The rule with using any kind of credit – and that’s exactly what this is – is to not buy anything on credit that you couldn’t buy for cash (unless it’s a property). In fact, it can be helpful to think that you can’t afford something unless you can buy it twice.
Trading for trading’s sake
An increase in investing during a pandemic is great, but an increase in short-term manic trading is not. Apps like Robinhood have seen a massive spike in first-time users as many (young people in particular) found themselves home, alone and seduced by gamified trading platforms.
Signing up for more subscriptions
Since March, many of us have been marooned at home binge-watching Netflix, shopping on Amazon Prime, ordering food on Deliveroo and perhaps even cheering ourselves up with a delivery of Bloom & Wild flowers.
Subscription services have taken the country by storm. But the convenience often comes at a price; subscription boxes are now so ubiquitous that 27.4% of Brits are signed up to a monthly letterbox service.
When stranded at home, unable to go out for dinner, shop or be entertained, this is to be expected, but at an average of £60 per year it’s worth considering whether the convenience is worth it.
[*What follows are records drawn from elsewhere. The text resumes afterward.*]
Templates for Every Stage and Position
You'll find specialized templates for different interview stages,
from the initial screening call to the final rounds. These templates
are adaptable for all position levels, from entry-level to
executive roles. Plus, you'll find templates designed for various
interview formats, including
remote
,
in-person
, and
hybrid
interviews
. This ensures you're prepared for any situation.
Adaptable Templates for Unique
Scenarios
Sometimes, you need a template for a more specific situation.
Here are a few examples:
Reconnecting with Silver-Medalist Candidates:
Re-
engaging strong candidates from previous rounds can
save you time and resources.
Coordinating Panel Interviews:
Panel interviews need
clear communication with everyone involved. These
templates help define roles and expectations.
Ask yourself: does your household really need Netflix, Amazon Prime, Now TV, Sky AND Disney+?
Balancing the good and the not so good
So there you have it, Covid has meant both clear opportunities and dangers for our spending habits.
The bottom line is, while there’s value in treating yourself – particularly amidst current frustration, stress and worry – these suggestions will hopefully help you balance the good with the not so good. Don’t forget to share them with friends, colleagues and students who could also benefit.